竜騎士は竜に乗る。馬には乗らない。竜のほうが速いため、竜に乗れたら馬に乗る必要はないと、竜を知らない者達は考えがちだ。


 竜は竜で不便な時もあり、時に馬の方が役に立つ。だが、竜騎士達は馬に乗ることはない。竜騎士達は、馬に乗らないのでなく、馬に乗れないということは、竜騎士や竜騎士が身近にいる人間であれば常識だ。


「馬鹿な。馬に乗らないだと。乗っていたはずだ」

確かに、侯爵の言う通り、ルートヴィッヒは子供の頃は馬に乗っていた。乗馬は好きだった。


「随分と昔のことを、よくご存じでいらっしゃいますね。確かに、竜騎士見習いになる前は乗っていました」

ルートヴィッヒが微笑んだ。

「馬の匂いがすると竜が嫉妬して、人を乗せなくなります。特にトールは気位が高い。私など、馬車に乗るだけで、毎回一騒動(ひとそうどう)です。竜に乗る以上、馬には絶対に乗れません。竜騎士の常です」


 馬車に乗るときは、あらかじめ理由をトールに伝え、トールの了解を得ておく必要があった。そうでないと機嫌が悪くなる。ルートヴィッヒは一度だけ、馬車酔いが酷いアリエルを外出させるのに、馬に一緒に乗っていいかとトールに聞いたことがある。トールは、不機嫌そうに鼻を鳴らし、尾で地面を打つと、尻をこちらに向けて丸くなり、ルートヴィッヒを完全に無視した。アリエルに王都の市くらい見せてやりたいが、近くにトールが着地できる場所がない。結果、アリエルは王都にいるというのに、王都の華やかな場所を知らない。
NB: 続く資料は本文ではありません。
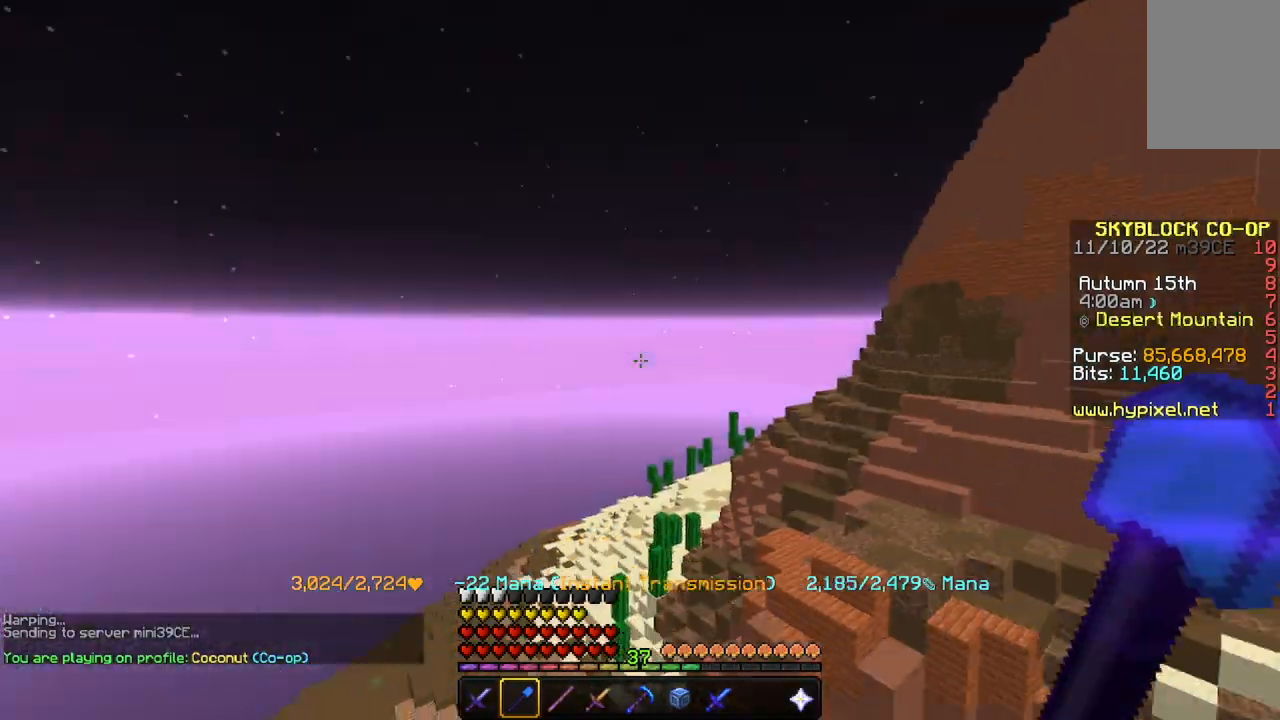
{"keys": ["w"], "mouse": [], "events": [[67, "mouse_right", "down"], [133, "mouse_right", "up"]]}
 その埋め合わせか、北の領地では、トールは人の入れない場所、おそらくは竜達にとって秘密の場所にアリエルとルートヴィッヒを連れて行ってくれる。アリエルは楽しそうだから、それできっといいのだろう。


「馬鹿な」

侯爵の震える声が落ちた。貴族の男性にとっての乗馬は日常だ。馬に乗れないというのは、想像ができないのだろう。馬に乗れないというのは、それはそれで困ることが多い。竜は飛び立つにも着地するにも、ある程度の広い場所を必要とする。周囲の建物の高さも考慮する必要がある。王都にはそういった場所が少ない。今回の火事も、竜が離着陸できる水場のある広場がなければ、被害はさらに甚大なものとなっていた。
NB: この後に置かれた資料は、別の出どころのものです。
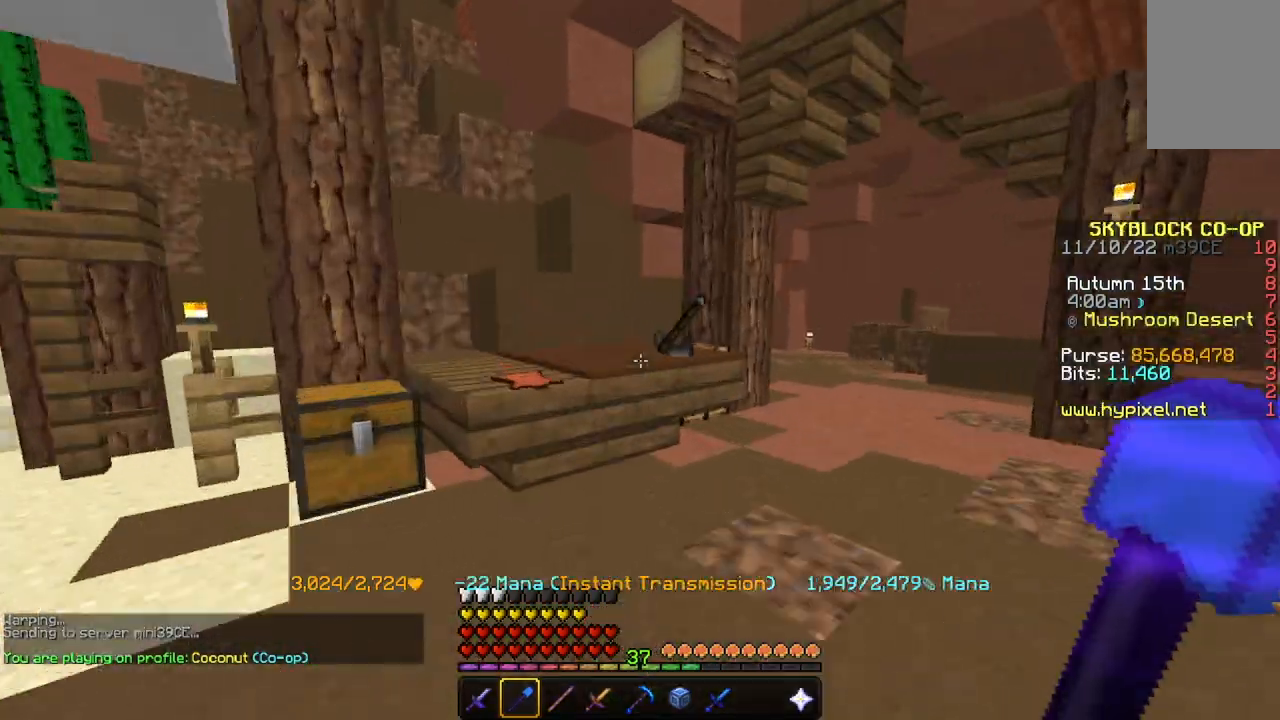
{"keys": ["w"], "mouse": [], "events": [[167, "d", "down"], [434, "d", "up"]]}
 実力主義の竜騎士は、名誉ある職で王国の男の多くが一度は憧れる存在だ。実力さえあれば、身分に関係なく竜騎士になれることから、様々な出自の者が集っている。それ故に、選民意識の強い貴族達からは蔑視(べっし)されている。竜騎士を蔑視(べっし)する侯爵は、竜騎士が馬に乗ることが無いという常識さえ知らなかったのだろう。
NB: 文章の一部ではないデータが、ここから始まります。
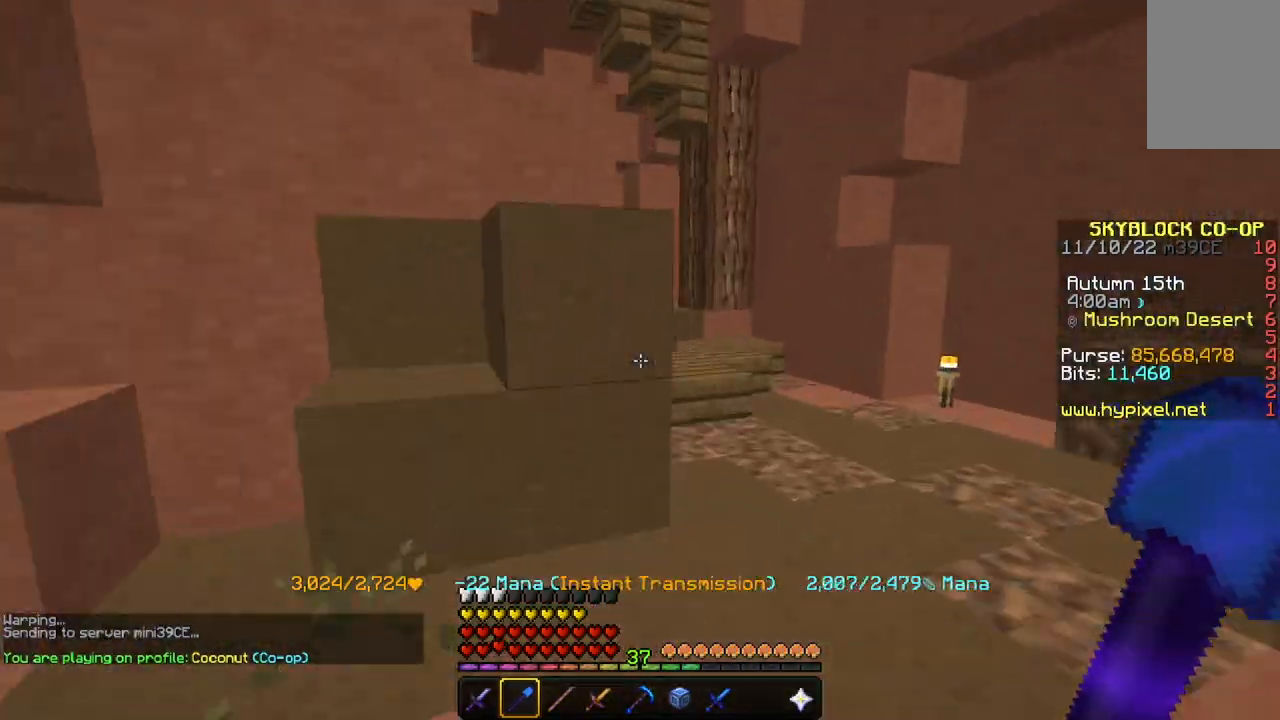
{"keys": ["w"], "mouse": [], "events": [[133, "d", "down"], [300, "d", "up"]]}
 猿轡(さるぐつわ)を噛まされた侯爵は引き立てられていった。


 謁見の間は静かになった。

「東方竜騎士団副団長カール、大儀であった」

「ありがとうございます」

「ラインハルト候、火災現場での働きは、見事であったと聞いておる。すでに、町の者から、感謝の言葉もあるそうだ。そのような貴殿に、不快な思いをさせたこと詫びようぞ」

「もったいないお言葉でございます。町の者の協力、特に自警団の働きは素晴らしいものでした。自らが被災しながらも、彼らは危険な場所に踏み留まり、我々竜騎士への協力を惜しみませんでした。どうか、彼らに褒美を授けていただけましたら幸いです」


 ルートヴィッヒは跪いた。実際、火の粉を浴びた竜騎士達は、彼らに何度も助けられていた。町の消火のために、竜騎士が飛び続けることができたのは、水場を守り、竜騎士や竜に水を飲ませて、水をかけ続けてくれた彼らの協力が大きかった。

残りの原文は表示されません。